Он посмотрел на нее, потом пожал плечами и печально улыбнулся, – Вы дочь своего отца. – После этого положил Рафаэля обратно. – Хотите посмотреть галерею?

– Если можно.

Старик достал из письменного стола большую связку ключей и нажал звонок. Через несколько секунд молодой человек в белом пиджаке открыл дверь. Фаджи вышел.

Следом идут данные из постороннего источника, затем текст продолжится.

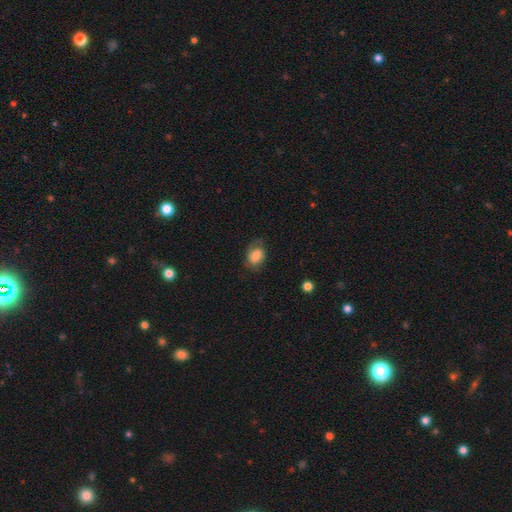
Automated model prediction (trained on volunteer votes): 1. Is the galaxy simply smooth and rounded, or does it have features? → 71% smooth, 21% featured or disk, 8% star or artifact.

Я уже видел эту галерею, поэтому не был удивлен, но все же на пару минут остановился в растерянности. Это было похоже на дом, построенный ребенком, и уж ни в коем случае не умным ребенком. Комнаты были расположены как попало, немного на разных уровнях, и соединены ступеньками, идущими вверх или вниз. Из каждой комнаты путь шел в следующую, и молодой человек отпирал нам каждую дверь, а потом запирал ее за нами. И во всем доме не было окон; может быть, их заложили, а может быть комнаты галереи не имели наружных стен – определить это было невозможно. Наконец мы дошли до как следует оборудованных комнат. Их стены были свежевыкрашены и чисты, картины и скульптуры расположены надлежащим образом и освещены небольшими лампами, установленными под потолком.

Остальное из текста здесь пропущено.